Kültür Bakanlığı’nın artık filmlere destek vermesinin de bir önemi kalmadı çünkü filmleri gösterebileceğimiz salon kalmadı. Zaten bakanlık filmlere destek verirken vizyona girmeyi şart koşuyor. Eğer ihlal edersen desteği cezasıyla birlikte geri ödüyorsun. Yani yakında Kültür Bakanlığı’ndan destek alan filmlerin birçoğu çöp olacak. Bağımsız filmlerin üretim sayısı çok çok azalacak.”

Film iyiyse kendi yolunu buluyor

Mars Entertainment Group CEO’su Muzaffer Yıldırım, bir gazetede yayımlanan söyleşisinde eleştirileri yanıtlamıştı: “14 ayda 68 Türk filmi oynadı. Bu filmlerin 8’i yüzde 90 ciro yaptı. Kalan 60 film battı. Bizim gıdamız, oksijenimiz film.

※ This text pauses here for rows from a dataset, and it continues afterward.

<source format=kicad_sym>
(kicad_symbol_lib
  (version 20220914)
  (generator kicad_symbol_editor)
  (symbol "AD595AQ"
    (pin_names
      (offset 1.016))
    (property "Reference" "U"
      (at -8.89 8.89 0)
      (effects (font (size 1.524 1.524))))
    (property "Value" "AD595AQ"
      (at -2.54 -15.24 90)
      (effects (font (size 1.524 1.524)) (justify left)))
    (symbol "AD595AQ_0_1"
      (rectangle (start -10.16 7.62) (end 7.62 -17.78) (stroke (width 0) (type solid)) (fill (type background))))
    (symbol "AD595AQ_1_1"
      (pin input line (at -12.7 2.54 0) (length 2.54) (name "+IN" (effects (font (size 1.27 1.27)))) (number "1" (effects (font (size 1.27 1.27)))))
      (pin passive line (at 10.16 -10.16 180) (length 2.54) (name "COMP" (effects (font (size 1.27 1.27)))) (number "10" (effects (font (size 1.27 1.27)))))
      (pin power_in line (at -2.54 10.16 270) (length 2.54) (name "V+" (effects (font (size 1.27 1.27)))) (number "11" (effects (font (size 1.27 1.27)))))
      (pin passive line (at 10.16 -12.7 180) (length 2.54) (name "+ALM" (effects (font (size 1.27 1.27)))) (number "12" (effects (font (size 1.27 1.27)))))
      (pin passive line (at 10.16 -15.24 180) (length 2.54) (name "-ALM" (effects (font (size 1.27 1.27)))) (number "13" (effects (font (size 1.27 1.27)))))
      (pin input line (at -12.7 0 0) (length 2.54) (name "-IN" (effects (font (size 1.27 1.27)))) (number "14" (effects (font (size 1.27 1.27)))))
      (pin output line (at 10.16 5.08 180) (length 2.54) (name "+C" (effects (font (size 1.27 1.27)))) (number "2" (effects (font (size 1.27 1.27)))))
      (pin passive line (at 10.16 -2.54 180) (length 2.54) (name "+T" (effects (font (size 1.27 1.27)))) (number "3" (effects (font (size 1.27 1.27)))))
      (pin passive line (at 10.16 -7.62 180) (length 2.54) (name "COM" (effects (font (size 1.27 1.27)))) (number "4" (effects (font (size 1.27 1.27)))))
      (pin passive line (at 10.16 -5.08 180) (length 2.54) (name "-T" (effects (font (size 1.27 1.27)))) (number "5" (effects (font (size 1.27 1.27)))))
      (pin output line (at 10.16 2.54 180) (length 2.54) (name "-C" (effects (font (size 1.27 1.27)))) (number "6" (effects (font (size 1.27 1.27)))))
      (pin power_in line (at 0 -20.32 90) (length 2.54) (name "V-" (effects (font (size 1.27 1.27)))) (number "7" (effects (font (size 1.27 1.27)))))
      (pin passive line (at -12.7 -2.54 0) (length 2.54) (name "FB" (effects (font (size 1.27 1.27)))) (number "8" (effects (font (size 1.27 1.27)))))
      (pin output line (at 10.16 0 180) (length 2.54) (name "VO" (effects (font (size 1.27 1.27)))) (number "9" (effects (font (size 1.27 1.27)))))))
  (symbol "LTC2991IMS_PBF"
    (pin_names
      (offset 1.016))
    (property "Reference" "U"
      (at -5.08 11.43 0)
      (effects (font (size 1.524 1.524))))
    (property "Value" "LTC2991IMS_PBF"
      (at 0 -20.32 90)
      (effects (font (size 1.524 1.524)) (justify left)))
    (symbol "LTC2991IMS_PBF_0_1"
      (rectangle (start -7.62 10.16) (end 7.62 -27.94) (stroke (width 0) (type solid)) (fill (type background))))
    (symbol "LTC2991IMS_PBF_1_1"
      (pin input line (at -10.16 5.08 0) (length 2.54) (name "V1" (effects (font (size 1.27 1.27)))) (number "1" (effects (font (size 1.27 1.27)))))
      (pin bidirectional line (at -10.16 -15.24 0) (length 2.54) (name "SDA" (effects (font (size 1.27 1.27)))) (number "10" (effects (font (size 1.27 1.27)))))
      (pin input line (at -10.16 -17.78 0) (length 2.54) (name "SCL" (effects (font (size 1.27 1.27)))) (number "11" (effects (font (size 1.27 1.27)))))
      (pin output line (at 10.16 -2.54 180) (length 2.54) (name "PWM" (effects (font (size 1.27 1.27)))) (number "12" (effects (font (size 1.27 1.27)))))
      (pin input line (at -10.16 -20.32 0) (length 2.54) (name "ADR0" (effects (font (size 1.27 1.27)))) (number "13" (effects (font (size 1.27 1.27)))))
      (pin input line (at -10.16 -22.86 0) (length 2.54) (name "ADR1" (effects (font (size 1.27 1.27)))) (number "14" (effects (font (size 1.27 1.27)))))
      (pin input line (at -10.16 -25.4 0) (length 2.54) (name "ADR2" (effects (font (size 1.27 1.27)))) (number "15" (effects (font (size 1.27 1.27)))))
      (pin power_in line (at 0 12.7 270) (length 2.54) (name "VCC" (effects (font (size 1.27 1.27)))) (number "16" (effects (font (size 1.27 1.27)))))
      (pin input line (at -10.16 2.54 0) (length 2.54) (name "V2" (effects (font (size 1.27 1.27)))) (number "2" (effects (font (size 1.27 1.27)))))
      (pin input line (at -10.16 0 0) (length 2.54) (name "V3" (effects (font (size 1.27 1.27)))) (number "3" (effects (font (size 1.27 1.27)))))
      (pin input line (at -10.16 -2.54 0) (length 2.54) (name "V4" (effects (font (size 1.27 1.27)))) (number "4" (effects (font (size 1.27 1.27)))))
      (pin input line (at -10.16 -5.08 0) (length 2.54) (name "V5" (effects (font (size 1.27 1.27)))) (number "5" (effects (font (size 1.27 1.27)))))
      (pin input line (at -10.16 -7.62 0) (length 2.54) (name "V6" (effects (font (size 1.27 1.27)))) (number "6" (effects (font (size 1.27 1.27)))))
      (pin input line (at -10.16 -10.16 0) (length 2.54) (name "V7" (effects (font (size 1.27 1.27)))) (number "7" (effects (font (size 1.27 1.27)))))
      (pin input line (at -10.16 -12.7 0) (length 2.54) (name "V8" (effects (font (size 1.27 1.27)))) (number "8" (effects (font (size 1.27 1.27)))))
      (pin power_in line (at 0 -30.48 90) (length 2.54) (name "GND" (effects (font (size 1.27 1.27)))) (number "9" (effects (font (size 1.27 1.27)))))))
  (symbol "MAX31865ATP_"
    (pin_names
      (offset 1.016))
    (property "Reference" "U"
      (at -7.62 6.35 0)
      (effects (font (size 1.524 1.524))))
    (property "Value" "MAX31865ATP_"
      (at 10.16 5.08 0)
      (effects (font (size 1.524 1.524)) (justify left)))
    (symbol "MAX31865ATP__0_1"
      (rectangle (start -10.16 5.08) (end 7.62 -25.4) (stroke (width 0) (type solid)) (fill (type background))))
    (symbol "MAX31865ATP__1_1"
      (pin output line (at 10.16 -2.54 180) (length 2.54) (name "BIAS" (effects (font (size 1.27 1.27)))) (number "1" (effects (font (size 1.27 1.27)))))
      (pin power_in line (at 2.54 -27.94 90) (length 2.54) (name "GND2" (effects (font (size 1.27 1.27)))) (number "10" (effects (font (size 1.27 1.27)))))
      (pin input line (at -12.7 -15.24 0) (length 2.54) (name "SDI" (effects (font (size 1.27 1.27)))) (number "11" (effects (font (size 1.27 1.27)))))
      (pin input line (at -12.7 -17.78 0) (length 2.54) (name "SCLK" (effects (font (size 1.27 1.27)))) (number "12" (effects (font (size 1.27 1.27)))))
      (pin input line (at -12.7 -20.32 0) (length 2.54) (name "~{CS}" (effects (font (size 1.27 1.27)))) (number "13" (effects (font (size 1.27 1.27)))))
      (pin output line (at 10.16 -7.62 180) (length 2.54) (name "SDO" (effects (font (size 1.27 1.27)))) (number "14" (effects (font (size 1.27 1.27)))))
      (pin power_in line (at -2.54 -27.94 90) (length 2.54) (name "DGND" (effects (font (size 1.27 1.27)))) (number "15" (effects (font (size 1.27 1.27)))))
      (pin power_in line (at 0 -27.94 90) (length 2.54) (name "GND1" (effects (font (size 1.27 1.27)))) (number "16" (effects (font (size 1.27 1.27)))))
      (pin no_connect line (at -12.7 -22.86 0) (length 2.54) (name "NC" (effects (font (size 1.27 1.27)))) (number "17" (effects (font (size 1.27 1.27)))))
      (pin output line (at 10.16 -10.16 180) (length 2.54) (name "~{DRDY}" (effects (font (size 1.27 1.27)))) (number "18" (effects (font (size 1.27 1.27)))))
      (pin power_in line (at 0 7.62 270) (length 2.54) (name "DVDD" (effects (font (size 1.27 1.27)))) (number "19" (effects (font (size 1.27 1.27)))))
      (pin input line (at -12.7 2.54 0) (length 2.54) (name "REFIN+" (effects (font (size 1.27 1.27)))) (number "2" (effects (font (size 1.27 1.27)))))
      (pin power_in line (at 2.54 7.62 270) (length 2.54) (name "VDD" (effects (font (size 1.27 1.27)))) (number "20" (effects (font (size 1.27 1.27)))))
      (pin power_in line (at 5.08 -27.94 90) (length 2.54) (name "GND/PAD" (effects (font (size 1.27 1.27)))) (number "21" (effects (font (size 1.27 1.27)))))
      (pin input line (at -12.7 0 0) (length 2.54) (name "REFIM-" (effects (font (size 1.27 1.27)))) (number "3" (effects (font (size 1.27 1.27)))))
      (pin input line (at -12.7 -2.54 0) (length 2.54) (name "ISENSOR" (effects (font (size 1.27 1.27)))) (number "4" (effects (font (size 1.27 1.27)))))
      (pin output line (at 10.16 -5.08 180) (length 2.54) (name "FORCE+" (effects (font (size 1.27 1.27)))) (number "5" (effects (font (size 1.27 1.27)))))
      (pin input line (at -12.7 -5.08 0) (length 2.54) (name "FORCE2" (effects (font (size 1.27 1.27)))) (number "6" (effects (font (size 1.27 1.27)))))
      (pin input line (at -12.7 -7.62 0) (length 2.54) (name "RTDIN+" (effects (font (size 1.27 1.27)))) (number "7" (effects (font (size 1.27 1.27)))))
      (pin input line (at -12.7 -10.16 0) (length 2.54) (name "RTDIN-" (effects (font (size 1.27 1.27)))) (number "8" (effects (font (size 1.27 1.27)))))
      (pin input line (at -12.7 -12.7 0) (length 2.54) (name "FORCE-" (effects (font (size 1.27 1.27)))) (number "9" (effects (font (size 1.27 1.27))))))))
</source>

Biz de Jîn, Eve Dönüş, Dağ filmlerine para yatırdık. Önümüzdeki dönem için 20 milyon dolar bütçe ayırdık, film yapacağız. Reha Erdem gibi bir ismi desteklememek mümkün değildi. Amacımız başarılı Türk filmlerinin cirosunu artırmak. 20 milyon bilet var Türk filmlerinde, 40 milyona çıkarmak istiyoruz.  Film iyiyse kendi yolunu buluyor. Bu filmler yaz aylarında girmeli vizyona. Hem Art House film yapıp hem de Kanyon, İstinye Park gibi box office salonlarda çıkmak imkânsız. Binlerce insan çalıştıran bir endüstriyiz.”